*Given text:*
I never read Flaubert because his very French name and most famous novel being called Madame Bovary offended my pseudo masculinity, but this book kicks ass. The Punic religion and customs are so foreign (destroyed so thoroughly in the historic record) that it feels more like a novelization of Conan the barbarian than a historical drama.

John Waaben

Awesome ep- def gotta pick up the book. What are Mark’s and John’s favorite novels btw?

Isaac Kalish

On the remarks about Teixeira: I have to admit I've treated this case as more or less of a joke when talking to others. Like it was just the folly of an unsympathetic fuckup, and even implied that this guy deserves it in some sense. But Mark's point is really true here, and deserves more discussion. The Espionage act is an absolutely barbaric law, and the penalties include life imprisonment, it's used as a resistance-is-futile cudgel. The big evolution in the past few decades is that the clause in the Espionage act that the information taken or disclosed must be "to the advantage of a foreign power" has become more and more broadly interpreted to the point where pure public disclosure is taken as the same act as stealing documents and giving them to a foreign intelligence service. This type of prosecution fell apart with Ellsberg but has been just accepted as a fait accompli just a little over a decade later. (Side note: To my surprise i have met several people name Teixeira here in massachusetts who pronounced their own name as just 'TEX-ERA', but i think they may have just been surrendering to local Townie-fied proununciation. EDIT: Should have read the criminal complaint before I spoke the "advantage of a foreign power" language comes from the part of the Episonage act that was folded into Section 794, Teixeira is charged under Section 793, still incredibly repressive.

Anonymous

seems to me like a lot of the issue is that the US has set up the greatest surveillance system in history, but the problem is that that means that they have access to more data than ever before in history, most of it meaningless. in order to sift through all that data and actually use it they have to give more and more people access to that data, which means that it is less and less secure. considering the number of people who seem to have access to top secret intelligence it seems obvious that it isn't that hard for Russia or china to get their hands on anything they want, so in reality the US basically gathers all the worlds data together so that it can be used by everyone.

a clash of purple

Yeah, but Americans love it. And the more they claim to love America and freedom and whatever, the more horny they are for a brutal, omnipresent, omniscient police state.

a clash of purple

You're more right than you know... Dolan and Ames kind of buried the lede with this kid; he was junior intelligence whatever for his state's Air National Guard. Why would any of the fifty states need an Air National Guard, why would the state Air National Guard need its own intelligence people, and why would those intelligence people have access to anything to do with the war in Ukraine?

*Instruction 1:*
According to the comments, under which section of the Espionage Act is Teixeira charged?

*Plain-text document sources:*
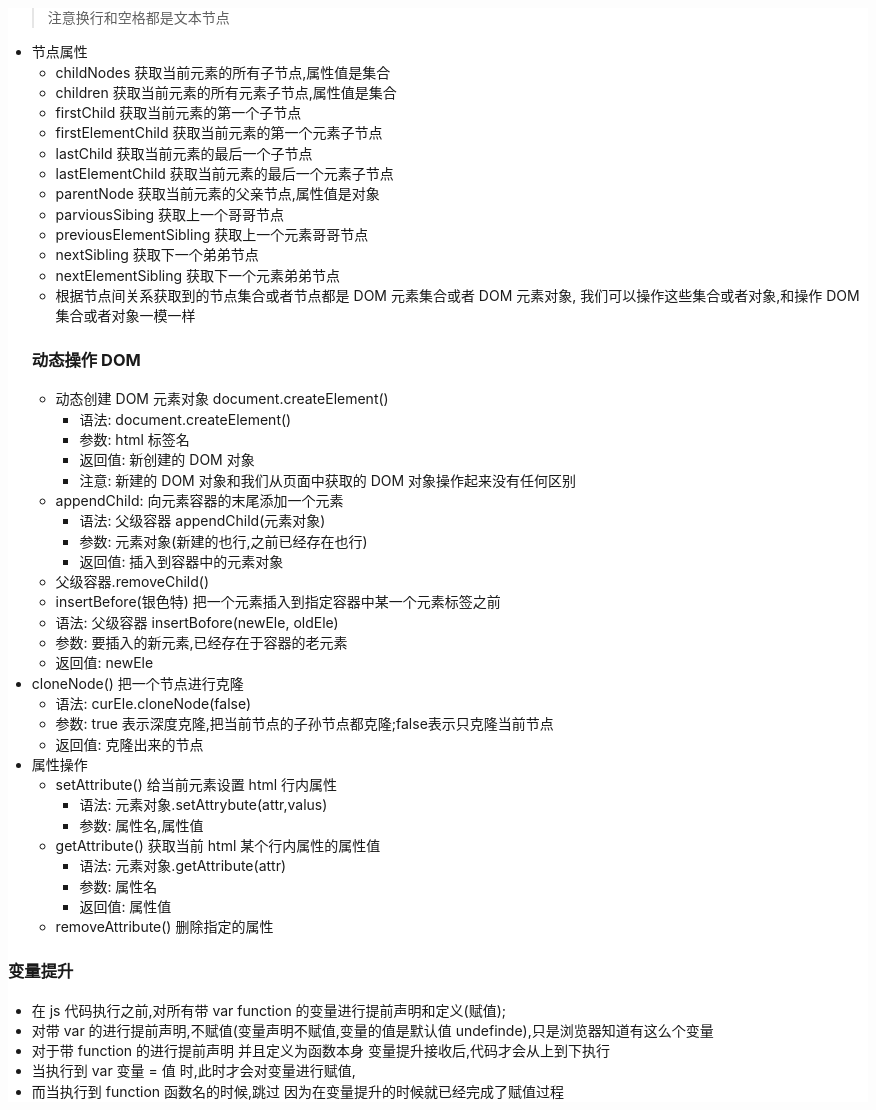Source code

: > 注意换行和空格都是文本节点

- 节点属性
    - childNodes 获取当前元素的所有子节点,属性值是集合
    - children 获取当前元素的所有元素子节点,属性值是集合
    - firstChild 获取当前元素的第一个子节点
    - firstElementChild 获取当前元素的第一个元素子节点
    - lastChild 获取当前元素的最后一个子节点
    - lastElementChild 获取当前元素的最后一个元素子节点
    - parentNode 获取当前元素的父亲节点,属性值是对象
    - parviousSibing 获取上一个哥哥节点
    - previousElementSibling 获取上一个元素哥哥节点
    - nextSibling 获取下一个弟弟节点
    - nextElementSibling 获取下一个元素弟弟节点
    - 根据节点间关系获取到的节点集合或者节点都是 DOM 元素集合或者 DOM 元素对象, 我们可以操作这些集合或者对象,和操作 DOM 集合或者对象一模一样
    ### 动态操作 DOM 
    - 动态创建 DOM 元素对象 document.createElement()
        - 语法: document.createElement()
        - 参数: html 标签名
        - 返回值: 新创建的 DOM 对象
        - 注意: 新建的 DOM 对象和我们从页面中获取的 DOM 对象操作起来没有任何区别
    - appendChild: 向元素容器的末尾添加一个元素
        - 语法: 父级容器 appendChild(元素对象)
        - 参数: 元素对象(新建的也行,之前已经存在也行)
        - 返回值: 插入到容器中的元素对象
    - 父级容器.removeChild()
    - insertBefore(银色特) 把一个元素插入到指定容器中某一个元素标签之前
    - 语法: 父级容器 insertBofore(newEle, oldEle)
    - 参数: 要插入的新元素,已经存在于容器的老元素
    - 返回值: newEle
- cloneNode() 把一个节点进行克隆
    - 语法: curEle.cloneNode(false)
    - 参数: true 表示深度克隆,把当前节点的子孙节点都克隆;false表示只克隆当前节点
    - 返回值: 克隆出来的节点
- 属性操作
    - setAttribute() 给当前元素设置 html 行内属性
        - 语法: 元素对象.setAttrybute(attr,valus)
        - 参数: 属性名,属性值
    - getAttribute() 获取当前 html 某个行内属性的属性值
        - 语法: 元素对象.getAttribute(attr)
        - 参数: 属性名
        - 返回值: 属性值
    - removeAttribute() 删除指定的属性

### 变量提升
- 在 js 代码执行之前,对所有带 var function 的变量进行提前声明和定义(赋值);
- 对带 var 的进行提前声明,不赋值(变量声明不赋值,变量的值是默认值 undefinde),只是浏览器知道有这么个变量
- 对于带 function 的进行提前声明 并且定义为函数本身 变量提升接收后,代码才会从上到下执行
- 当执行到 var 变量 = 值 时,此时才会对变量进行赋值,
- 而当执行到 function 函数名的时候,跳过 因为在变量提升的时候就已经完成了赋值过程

--

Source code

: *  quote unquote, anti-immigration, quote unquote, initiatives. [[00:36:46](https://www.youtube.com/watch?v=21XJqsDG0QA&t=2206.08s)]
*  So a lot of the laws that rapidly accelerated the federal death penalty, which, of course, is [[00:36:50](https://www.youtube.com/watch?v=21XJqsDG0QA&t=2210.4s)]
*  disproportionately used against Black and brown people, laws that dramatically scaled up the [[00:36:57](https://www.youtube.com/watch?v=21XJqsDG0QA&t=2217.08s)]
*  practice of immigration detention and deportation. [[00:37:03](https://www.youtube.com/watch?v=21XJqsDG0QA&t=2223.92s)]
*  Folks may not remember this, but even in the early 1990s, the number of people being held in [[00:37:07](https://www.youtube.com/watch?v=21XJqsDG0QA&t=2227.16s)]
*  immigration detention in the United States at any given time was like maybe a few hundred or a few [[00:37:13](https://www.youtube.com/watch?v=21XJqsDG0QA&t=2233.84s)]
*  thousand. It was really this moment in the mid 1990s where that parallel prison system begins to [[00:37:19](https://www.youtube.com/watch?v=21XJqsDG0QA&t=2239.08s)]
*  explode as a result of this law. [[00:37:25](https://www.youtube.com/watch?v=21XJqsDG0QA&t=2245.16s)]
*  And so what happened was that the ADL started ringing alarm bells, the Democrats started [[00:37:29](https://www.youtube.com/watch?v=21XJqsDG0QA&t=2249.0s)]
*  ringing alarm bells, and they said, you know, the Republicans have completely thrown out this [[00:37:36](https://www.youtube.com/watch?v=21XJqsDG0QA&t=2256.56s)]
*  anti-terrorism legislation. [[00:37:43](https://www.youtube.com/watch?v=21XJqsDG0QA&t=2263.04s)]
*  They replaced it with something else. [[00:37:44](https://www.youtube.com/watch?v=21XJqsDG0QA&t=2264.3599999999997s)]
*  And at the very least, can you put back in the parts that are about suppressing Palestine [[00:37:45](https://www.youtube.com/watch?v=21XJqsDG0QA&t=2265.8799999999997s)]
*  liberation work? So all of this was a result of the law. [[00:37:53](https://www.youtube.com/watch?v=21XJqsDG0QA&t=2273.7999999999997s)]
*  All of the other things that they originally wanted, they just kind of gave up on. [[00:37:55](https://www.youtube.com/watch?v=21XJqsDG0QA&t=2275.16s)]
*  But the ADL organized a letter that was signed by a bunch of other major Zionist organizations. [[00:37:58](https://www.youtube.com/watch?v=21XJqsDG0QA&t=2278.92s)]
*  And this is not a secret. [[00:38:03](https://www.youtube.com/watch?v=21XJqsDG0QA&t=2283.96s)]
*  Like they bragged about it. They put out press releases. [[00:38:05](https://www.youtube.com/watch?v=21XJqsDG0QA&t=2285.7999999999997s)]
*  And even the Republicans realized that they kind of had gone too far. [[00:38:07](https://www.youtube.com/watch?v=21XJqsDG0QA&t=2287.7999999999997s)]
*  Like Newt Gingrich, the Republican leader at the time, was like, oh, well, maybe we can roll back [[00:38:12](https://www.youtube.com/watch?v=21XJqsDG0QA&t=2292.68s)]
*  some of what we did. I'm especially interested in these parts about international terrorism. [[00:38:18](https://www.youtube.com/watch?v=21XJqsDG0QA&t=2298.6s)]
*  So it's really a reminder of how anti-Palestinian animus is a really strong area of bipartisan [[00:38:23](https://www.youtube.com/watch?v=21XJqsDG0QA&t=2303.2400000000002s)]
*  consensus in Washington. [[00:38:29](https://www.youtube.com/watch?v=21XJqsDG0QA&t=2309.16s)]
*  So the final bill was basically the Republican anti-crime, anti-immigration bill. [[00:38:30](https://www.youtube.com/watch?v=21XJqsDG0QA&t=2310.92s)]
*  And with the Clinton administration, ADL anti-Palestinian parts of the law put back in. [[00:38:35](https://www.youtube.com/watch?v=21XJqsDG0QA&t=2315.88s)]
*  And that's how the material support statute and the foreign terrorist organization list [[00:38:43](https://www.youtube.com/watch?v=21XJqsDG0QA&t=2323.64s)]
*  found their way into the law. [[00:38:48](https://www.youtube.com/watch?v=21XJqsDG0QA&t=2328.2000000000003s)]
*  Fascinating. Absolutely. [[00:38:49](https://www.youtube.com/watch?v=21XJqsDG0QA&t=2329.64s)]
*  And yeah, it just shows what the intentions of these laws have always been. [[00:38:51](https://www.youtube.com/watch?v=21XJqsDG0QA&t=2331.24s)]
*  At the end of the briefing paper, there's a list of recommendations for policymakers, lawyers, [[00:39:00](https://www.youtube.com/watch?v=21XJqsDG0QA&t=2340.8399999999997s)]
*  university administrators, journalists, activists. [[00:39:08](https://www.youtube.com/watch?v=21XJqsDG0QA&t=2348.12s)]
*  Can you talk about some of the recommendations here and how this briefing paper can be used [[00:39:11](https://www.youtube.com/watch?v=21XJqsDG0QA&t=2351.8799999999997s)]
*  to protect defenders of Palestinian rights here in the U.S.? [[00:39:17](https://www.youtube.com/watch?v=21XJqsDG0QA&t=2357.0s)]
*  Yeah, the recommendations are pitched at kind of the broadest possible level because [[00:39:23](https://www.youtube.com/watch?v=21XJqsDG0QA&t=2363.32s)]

*Instruction 2:*
Repeat the lines from the rows, beginning at the line that contains "unquote, anti-immigration, quote" and stopping after the line that contains "of the laws".

*Answer section 1:*
Section 793.

*Answer section 2:*
: *  quote unquote, anti-immigration, quote unquote, initiatives. [[00:36:46](https://www.youtube.com/watch?v=21XJqsDG0QA&t=2206.08s)]
*  So a lot of the laws that rapidly accelerated the federal death penalty, which, of course, is [[00:36:50](https://www.youtube.com/watch?v=21XJqsDG0QA&t=2210.4s)]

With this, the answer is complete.